## REQUIRED ACTION
Where a line of the material includes the string "treatments", copy that line.

## THE INPUT

* * * *

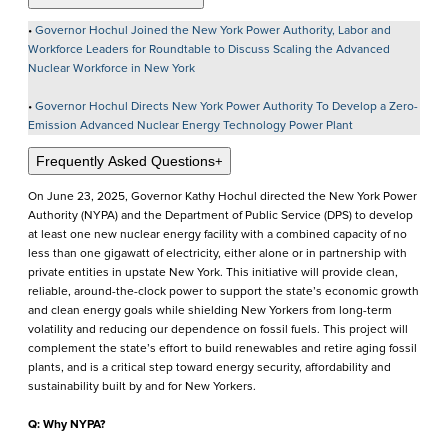
•
Governor Hochul Joined the New York Power Authority, Labor and
Workforce Leaders for Roundtable to Discuss Scaling the Advanced
Nuclear Workforce in New York
•
Governor Hochul Directs New York Power Authority To Develop a Zero-
Emission Advanced Nuclear Energy Technology Power Plant
Frequently Asked Questions
+
On June 23, 2025, Governor Kathy Hochul directed the New York Power
Authority (NYPA) and the Department of Public Service (DPS) to develop
at least one new nuclear energy facility with a combined capacity of no
less than one gigawatt of electricity, either alone or in partnership with
private entities in upstate New York. This initiative will provide clean,
reliable, around-the-clock power to support the state’s economic growth
and clean energy goals while shielding New Yorkers from long-term
volatility and reducing our dependence on fossil fuels. This project will
complement the state’s effort to build renewables and retire aging fossil
plants, and is a critical step toward energy security, affordability and
sustainability built by and for New Yorkers.
Q: Why NYPA?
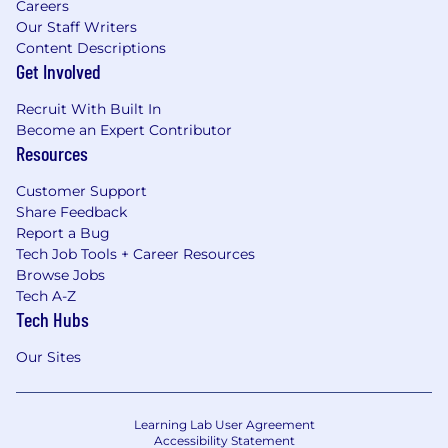
Careers
Our Staff Writers
Content Descriptions
Get Involved
Recruit With Built In
Become an Expert Contributor
Resources
Customer Support
Share Feedback
Report a Bug
Tech Job Tools + Career Resources
Browse Jobs
Tech A-Z
Tech Hubs
Our Sites
Learning Lab User Agreement
Accessibility Statement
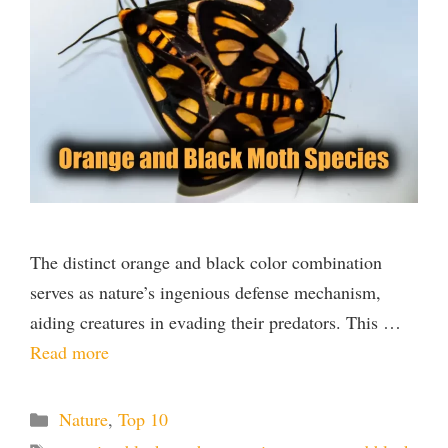
The distinct orange and black color combination
serves as nature’s ingenious defense mechanism,
aiding creatures in evading their predators. This …
Read more
Categories
Nature
,
Top 10
Tags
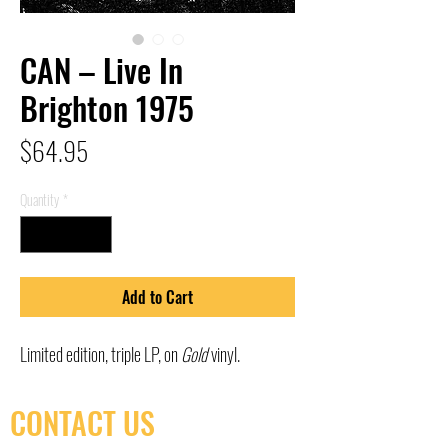
CAN – Live In
Brighton 1975
Price
$64.95
Quantity
*
Add to Cart
Limited edition, triple LP, on
Gold
vinyl.
CONTACT US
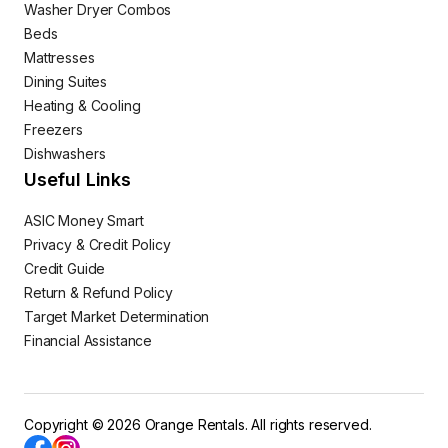
Washer Dryer Combos
Beds
Mattresses
Dining Suites
Heating & Cooling
Freezers
Dishwashers
Useful Links
ASIC Money Smart
Privacy & Credit Policy
Credit Guide
Return & Refund Policy
Target Market Determination
Financial Assistance
Copyright © 2026 Orange Rentals. All rights reserved.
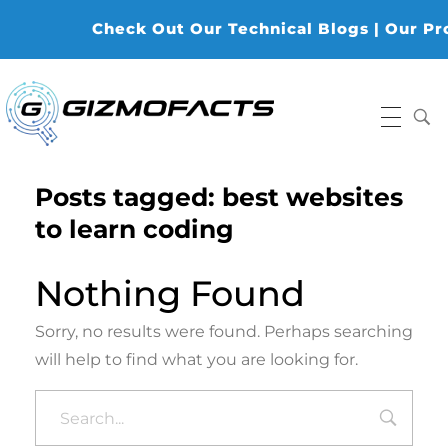
Check Out Our Technical Blogs | Our Prod
Gizmofacts
Posts tagged: best websites
to learn coding
Nothing Found
Sorry, no results were found. Perhaps searching
will help to find what you are looking for.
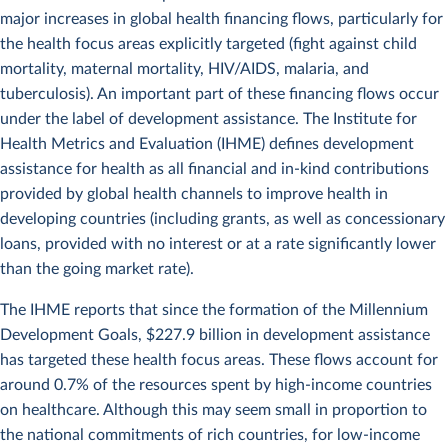
major increases in global health financing flows, particularly for
the health focus areas explicitly targeted (fight against child
mortality, maternal mortality, HIV/AIDS, malaria, and
tuberculosis). An important part of these financing flows occur
under the label of development assistance. The Institute for
Health Metrics and Evaluation (IHME) defines development
assistance for health as all financial and in-kind contributions
provided by global health channels to improve health in
developing countries (including grants, as well as concessionary
loans, provided with no interest or at a rate significantly lower
than the going market rate).
The IHME reports that since the formation of the Millennium
Development Goals, $227.9 billion in development assistance
has targeted these health focus areas. These flows account for
around 0.7% of the resources spent by high-income countries
on healthcare. Although this may seem small in proportion to
the national commitments of rich countries, for low-income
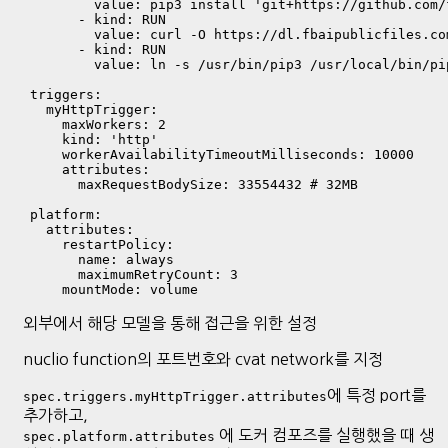
          value: pip3 install 'git+https://github.com/
        - kind: RUN

          value: curl -O https://dl.fbaipublicfiles.co
        - kind: RUN

          value: ln -s /usr/bin/pip3 /usr/local/bin/pip
  triggers:

    myHttpTrigger:

      maxWorkers: 2

      kind: 'http'

      workerAvailabilityTimeoutMilliseconds: 10000

      attributes:

        maxRequestBodySize: 33554432 # 32MB

  platform:

    attributes:

      restartPolicy:

        name: always

        maximumRetryCount: 3

외부에서 해당 모델을 통해 접근을 위한 설정
nuclio function의 포트번호와 cvat network를 지정
에 특정 port를
spec.triggers.myHttpTrigger.attributes
추가하고,
에 도커 컴포즈를 실행했을 때 생
spec.platform.attributes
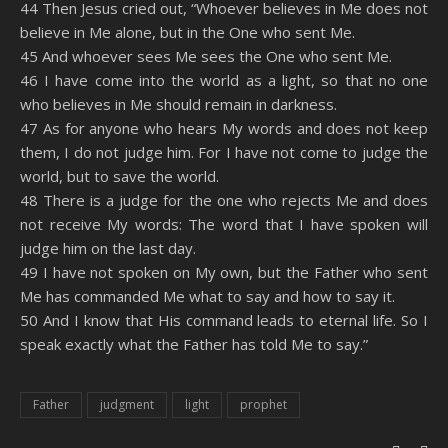
44 Then Jesus cried out, “Whoever believes in Me does not
believe in Me alone, but in the One who sent Me.
45 And whoever sees Me sees the One who sent Me.
46 I have come into the world as a light, so that no one
who believes in Me should remain in darkness.
47 As for anyone who hears My words and does not keep
them, I do not judge him. For I have not come to judge the
world, but to save the world.
48 There is a judge for the one who rejects Me and does
not receive My words: The word that I have spoken will
judge him on the last day.
49 I have not spoken on My own, but the Father who sent
Me has commanded Me what to say and how to say it.
50 And I know that His command leads to eternal life. So I
speak exactly what the Father has told Me to say.”
Father
judgment
light
prophet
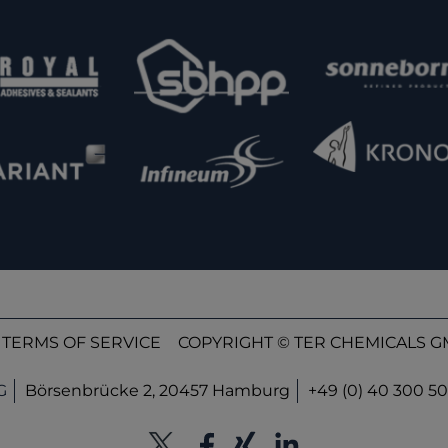
TERMS OF SERVICE
COPYRIGHT © TER CHEMICALS GM
G
Börsenbrücke 2, 20457 Hamburg
+49 (0) 40 300 50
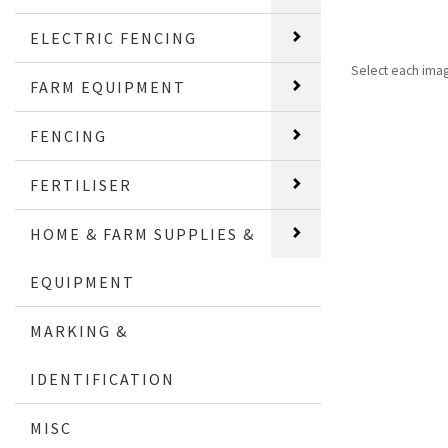
ELECTRIC FENCING
Select each ima
FARM EQUIPMENT
FENCING
FERTILISER
HOME & FARM SUPPLIES &
EQUIPMENT
MARKING &
IDENTIFICATION
MISC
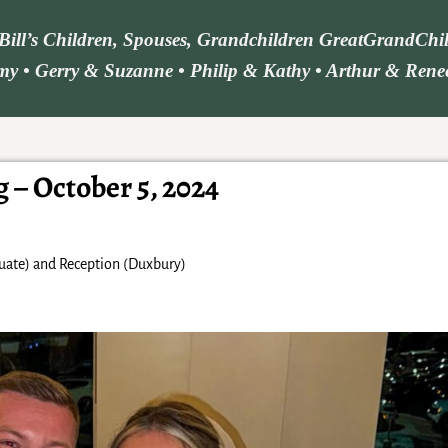
d Bill’s Children, Spouses, Grandchildren GreatGrandCh
y • Gerry & Suzanne • Philip & Kathy • Arthur & Renee 
– October 5, 2024
uate) and Reception (Duxbury)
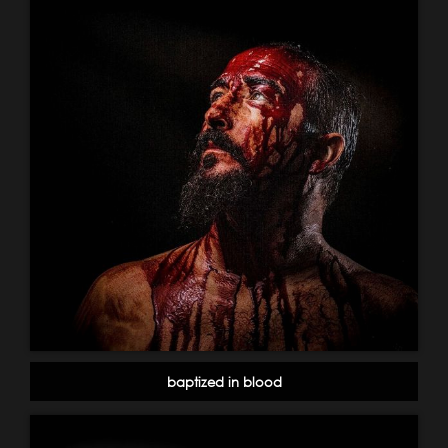
baptized in blood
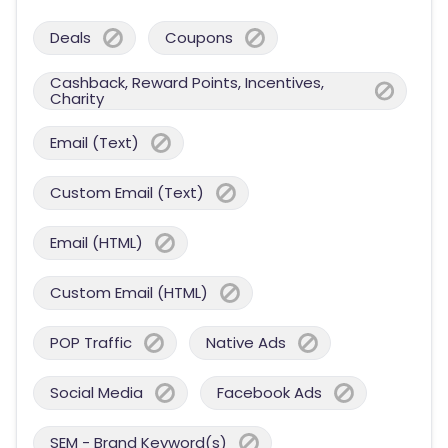
Deals
Coupons
Cashback, Reward Points, Incentives,
Charity
Email (Text)
Custom Email (Text)
Email (HTML)
Custom Email (HTML)
POP Traffic
Native Ads
Social Media
Facebook Ads
SEM - Brand Keyword(s)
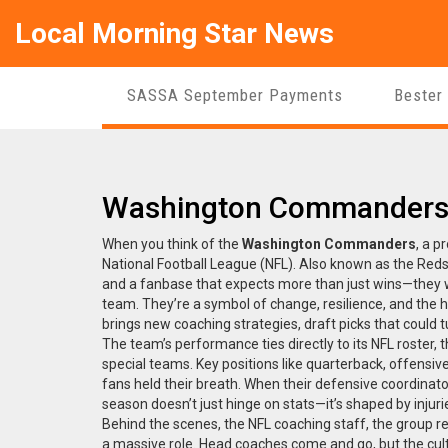
Local Morning Star News
SASSA September Payments
Bester
Washington Commanders: 
When you think of the
Washington Commanders
,
a pr
National Football League (NFL)
. Also known as
the Reds
and a fanbase that expects more than just wins—they wa
team. They’re a symbol of change, resilience, and the h
brings new coaching strategies, draft picks that could tu
The team’s performance ties directly to its
NFL roster
,
t
special teams
. Key positions like quarterback, offensi
fans held their breath. When their defensive coordin
season doesn’t just hinge on stats—it’s shaped by injur
Behind the scenes, the
NFL coaching staff
,
the group r
a massive role. Head coaches come and go, but the cu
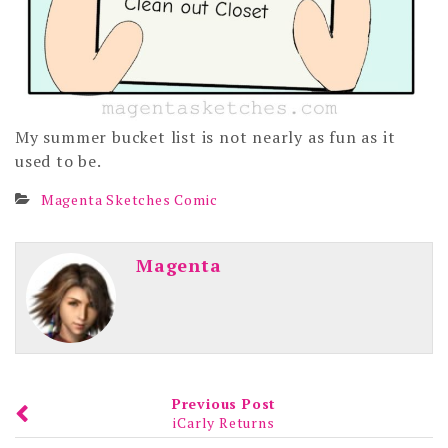
My summer bucket list is not nearly as fun as it
used to be.
Magenta Sketches Comic
Magenta
Previous Post
iCarly Returns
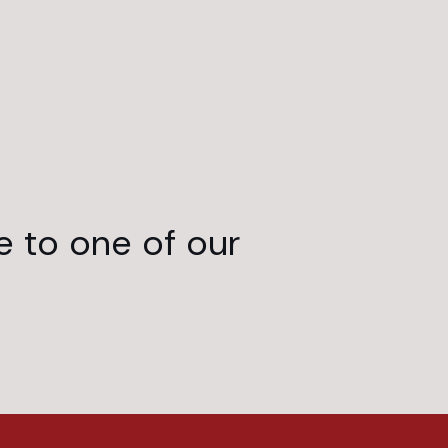
e to one of our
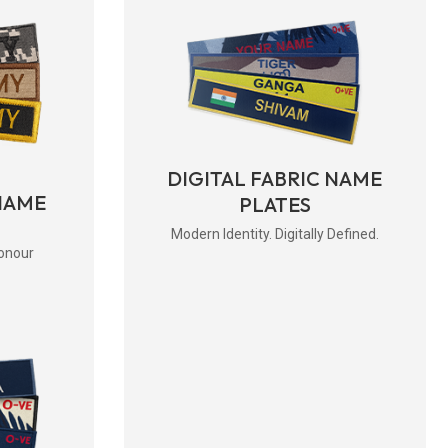
DIGITAL FABRIC NAME
NAME
PLATES
Modern Identity. Digitally Defined.
onour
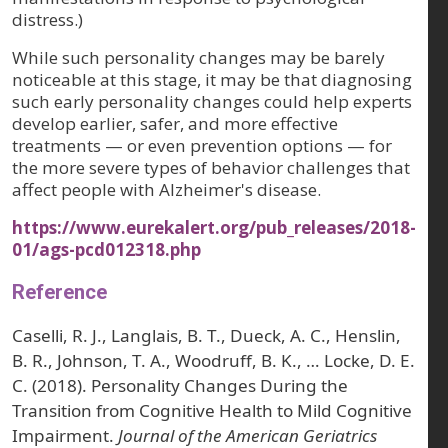
distress.)
While such personality changes may be barely
noticeable at this stage, it may be that diagnosing
such early personality changes could help experts
develop earlier, safer, and more effective
treatments — or even prevention options — for
the more severe types of behavior challenges that
affect people with Alzheimer's disease.
https://www.eurekalert.org/pub_releases/2018-
01/ags-pcd012318.php
Reference
Caselli, R. J., Langlais, B. T., Dueck, A. C., Henslin,
B. R., Johnson, T. A., Woodruff, B. K., … Locke, D. E.
C. (2018). Personality Changes During the
Transition from Cognitive Health to Mild Cognitive
Impairment.
Journal of the American Geriatrics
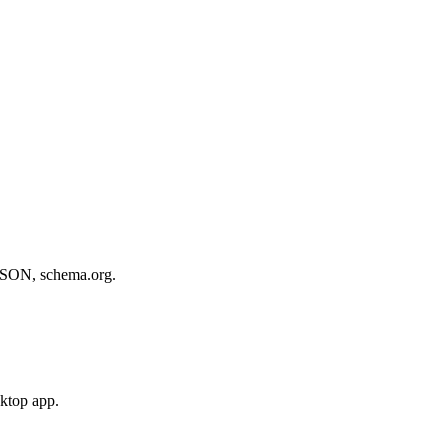
, JSON, schema.org.
sktop app.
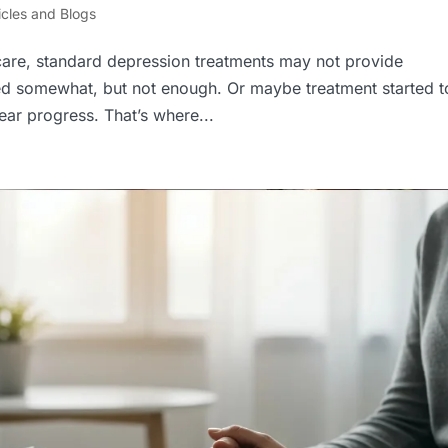
icles and Blogs
care, standard depression treatments may not provide
ed somewhat, but not enough. Or maybe treatment started t
lear progress. That’s where...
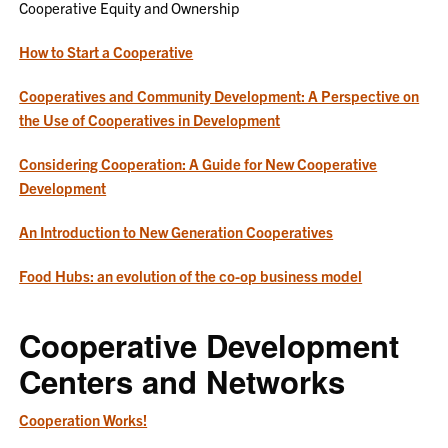
Cooperative Equity and Ownership
How to Start a Cooperative
Cooperatives and Community Development: A Perspective on
the Use of Cooperatives in Development
Considering Cooperation: A Guide for New Cooperative
Development
An Introduction to New Generation Cooperatives
Food Hubs: an evolution of the co-op business model
Cooperative Development
Centers and Networks
Cooperation Works!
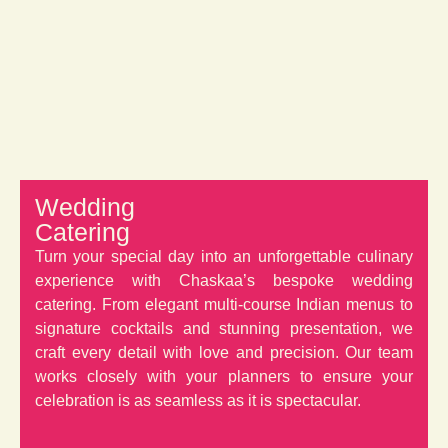
Wedding
Catering
Turn your special day into an unforgettable culinary
experience with Chaskaa’s bespoke wedding
catering. From elegant multi-course Indian menus to
signature cocktails and stunning presentation, we
craft every detail with love and precision. Our team
works closely with your planners to ensure your
celebration is as seamless as it is spectacular.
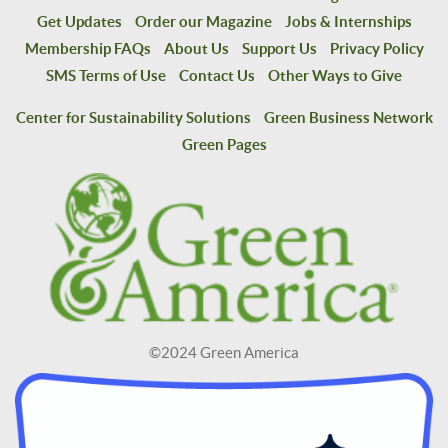
Get Updates
Order our Magazine
Jobs & Internships
Membership FAQs
About Us
Support Us
Privacy Policy
SMS Terms of Use
Contact Us
Other Ways to Give
Center for Sustainability Solutions
Green Business Network
Green Pages
©2024 Green America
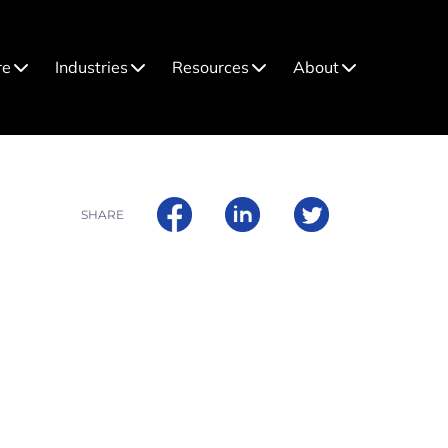
re
Industries
Resources
About
SHARE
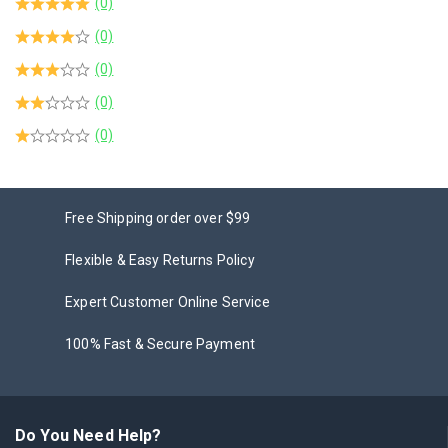
(0)
(0)
(0)
(0)
(0)
Free Shipping order over $99
Flexible & Easy Returns Policy
Expert Customer Online Service
100% Fast & Secure Payment
Do You Need Help?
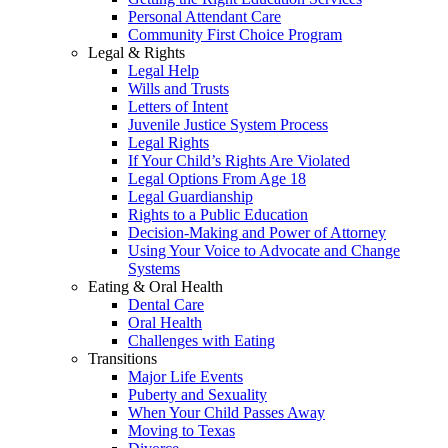
Personal Attendant Care
Community First Choice Program
Legal & Rights
Legal Help
Wills and Trusts
Letters of Intent
Juvenile Justice System Process
Legal Rights
If Your Child’s Rights Are Violated
Legal Options From Age 18
Legal Guardianship
Rights to a Public Education
Decision-Making and Power of Attorney
Using Your Voice to Advocate and Change
Systems
Eating & Oral Health
Dental Care
Oral Health
Challenges with Eating
Transitions
Major Life Events
Puberty and Sexuality
When Your Child Passes Away
Moving to Texas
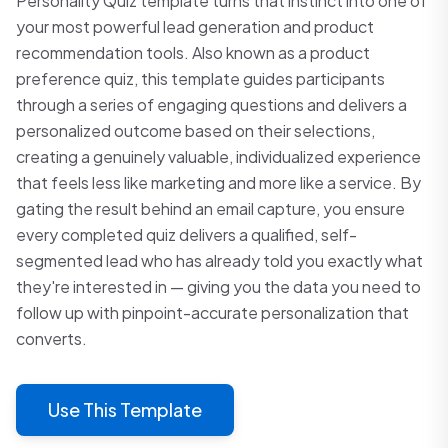
Personality Quiz template turns that instinct into one of
your most powerful lead generation and product
recommendation tools. Also known as a product
preference quiz, this template guides participants
through a series of engaging questions and delivers a
personalized outcome based on their selections,
creating a genuinely valuable, individualized experience
that feels less like marketing and more like a service. By
gating the result behind an email capture, you ensure
every completed quiz delivers a qualified, self-
segmented lead who has already told you exactly what
they're interested in — giving you the data you need to
follow up with pinpoint-accurate personalization that
converts.
Use This Template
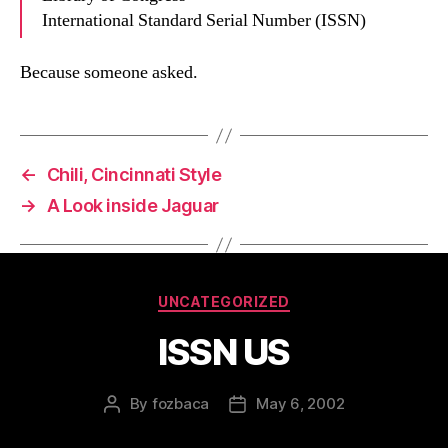
International Standard Serial Number (ISSN)
Because someone asked.
←
Chili, Cincinnati Style
→
A Look inside Jaguar
Categories
UNCATEGORIZED
ISSN US
By
fozbaca
May 6, 2002
Post
Post
author
date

* * * *

## RESULT OF THIS EXERCISE
treatments — or even prevention options — for
care, standard depression treatments may not provide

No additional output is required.